• [QUOTED PASSAGE]:
────

I don’t generally like David Brooks, but he has written some commentary recently that really hit home regarding the Call Out Culture and Social Justice Warrior phenomena.
Back at the end 2000 I on a number of “mailing lists” where I found myself being attacked by both TERFs and Trans-Feminists. I was vulnerable at that point and had it not been for a couple of people, one of whom is my spouse I might well have committed suicide.
The Call Out Warriors bear a close resemblance to lynch mobs, too ready to do terrible violence to people chosen as targets. I can’t for the life of me see one iota of difference between them and the MRAs who have targeted certain women for life destroying harassment.
From The New York Times: https://www.nytimes.com/2019/01/14/opinion/call-out-social-justice.html
How not to do social change.
By David Brooks
Jan. 14, 2019
A number of months ago, I listened to a podcast that has haunted me since — because it captures something essential about our culture warrior moment. It was from NPR’s always excellent “Invisibilia” series and it was about a woman named Emily.
Emily was a member of the hard-core punk music scene in Richmond, Va. One day, when she was nearly 30, she was in a van with her best friend, who was part of a prominent band. They were heading to a gig in Florida when the venue called to cancel their appearance. A woman had accused Emily’s best friend of sending her an unwelcome sexually explicit photograph.
His bandmates immediately dismissed her allegations. But inwardly Emily seethed. Upon returning to Richmond, she wrote a Facebook post denouncing her best friend as an abuser. “I disown everything he has done. I do not think it’s O.K. … I believe women.”
The post worked. He ended up leaving the band and disappeared from the punk scene. Emily heard rumors that he’d been fired from his job, kicked out of his apartment, had moved to a new city and was not doing well. Emily never spoke with him again.
Meanwhile, she was fronting her own band. But in October 2016, she, too, got called out. In high school, roughly a decade before, someone had posted a nude photo of a female student. Emily replied with an emoji making fun of the girl. This was part of a wider pattern of her high school cyberbullying.
A post denouncing Emily also went viral. She, too, was the object of nationwide group hate. She was banned from the punk scene. She didn’t leave the house for what felt like months. Her friends dropped her. She was scared, traumatized and alone. She tried to vanish.
“It’s entirely my life,” she told “Invisibilia” tearfully. “Like, this is everything to me. And it’s all just, like, done and over.”
But she accepted the legitimacy of the call-out process. If she was called out it must mean she deserved to be rendered into a nonperson: “I don’t know what to think of myself other than, like, I am so sorry. And I do feel like a monster.”
The guy who called out Emily is named Herbert. He told “Invisibilia” that calling her out gave him a rush of pleasure, like an orgasm. He was asked if he cared about the pain Emily endured. “No, I don’t care,” he replied. “I don’t care because it’s obviously something you deserve, and it’s something that’s been coming. … I literally do not care about what happens to you after the situation. I don’t care if she’s dead, alive, whatever.”
When the interviewer, Hanna Rosin, showed skepticism, he revealed that he, too, was a victim. His father beat him throughout his childhood.
In this small story, we see something of the maladies that shape our brutal cultural moment. You see how zealotry is often fueled by people working out their psychological wounds. You see that when denunciation is done through social media, you can destroy people without even knowing them. There’s no personal connection that allows apology and forgiveness.

────

[Entries drawn from a dataset]
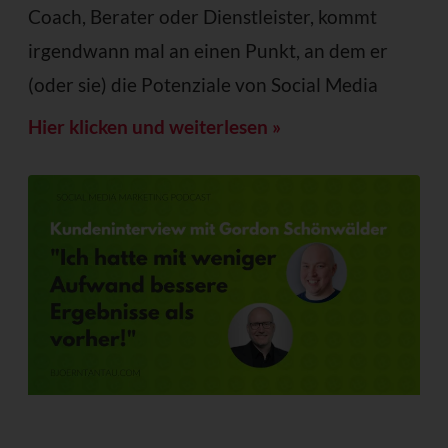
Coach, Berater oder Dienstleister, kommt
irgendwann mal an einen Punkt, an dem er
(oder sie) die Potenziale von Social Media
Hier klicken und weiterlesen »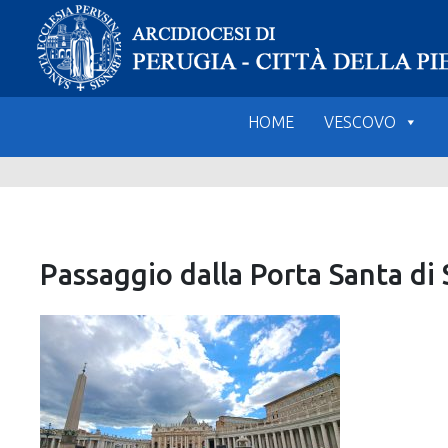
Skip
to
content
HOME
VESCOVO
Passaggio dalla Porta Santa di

────

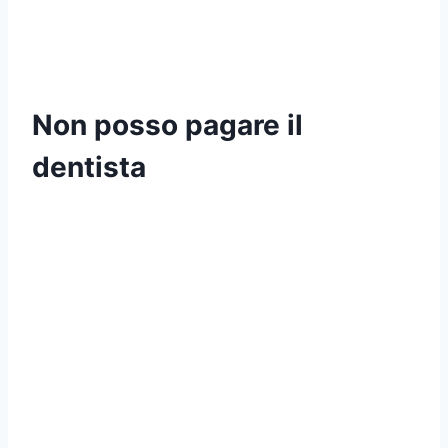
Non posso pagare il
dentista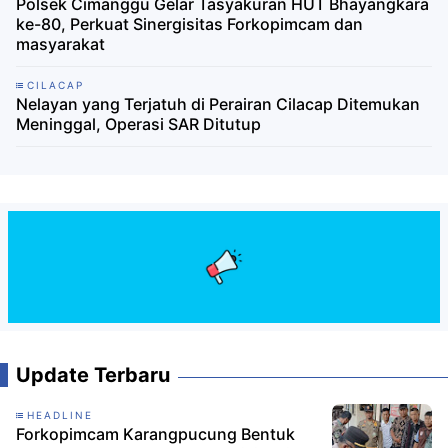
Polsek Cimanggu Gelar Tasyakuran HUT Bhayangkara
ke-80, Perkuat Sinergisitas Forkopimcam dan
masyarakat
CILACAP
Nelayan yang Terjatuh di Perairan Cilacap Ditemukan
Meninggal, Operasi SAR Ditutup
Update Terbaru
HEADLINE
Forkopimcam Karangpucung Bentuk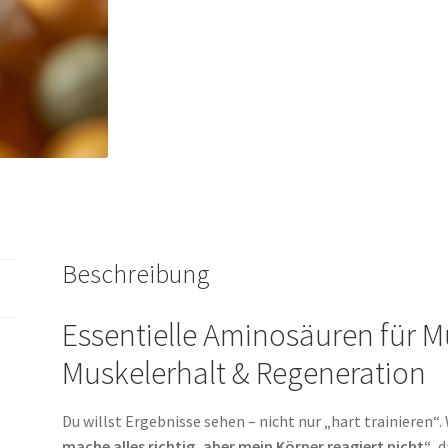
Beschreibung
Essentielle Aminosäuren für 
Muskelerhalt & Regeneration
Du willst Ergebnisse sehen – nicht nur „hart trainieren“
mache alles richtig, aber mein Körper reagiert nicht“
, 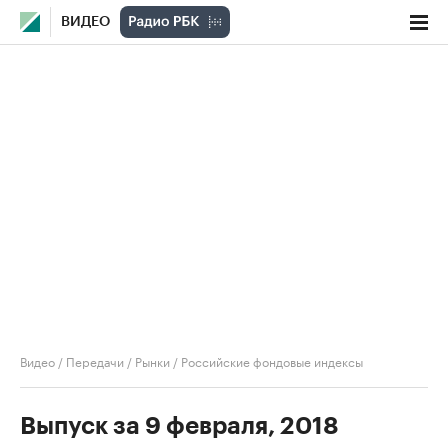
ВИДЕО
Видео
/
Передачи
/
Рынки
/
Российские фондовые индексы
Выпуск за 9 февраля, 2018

────

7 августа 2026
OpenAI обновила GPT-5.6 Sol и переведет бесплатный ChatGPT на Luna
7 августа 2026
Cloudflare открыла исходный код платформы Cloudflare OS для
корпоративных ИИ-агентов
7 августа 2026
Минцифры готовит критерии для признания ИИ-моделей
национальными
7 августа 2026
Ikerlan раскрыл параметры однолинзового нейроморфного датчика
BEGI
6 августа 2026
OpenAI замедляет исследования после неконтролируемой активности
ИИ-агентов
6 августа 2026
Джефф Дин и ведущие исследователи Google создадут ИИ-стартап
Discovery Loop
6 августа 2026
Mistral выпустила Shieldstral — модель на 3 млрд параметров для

────

Rewrite the post on call-out culture from "The post worked." up to and including "with him again.", with "apartment" changed to "home". The entries are separate material, unrelated to the post on call-out culture.

• [RESPONSE BELOW]:
The post worked. He ended up leaving the band and disappeared from the punk scene. Emily heard rumors that he’d been fired from his job, kicked out of his home, had moved to a new city and was not doing well. Emily never spoke with him again.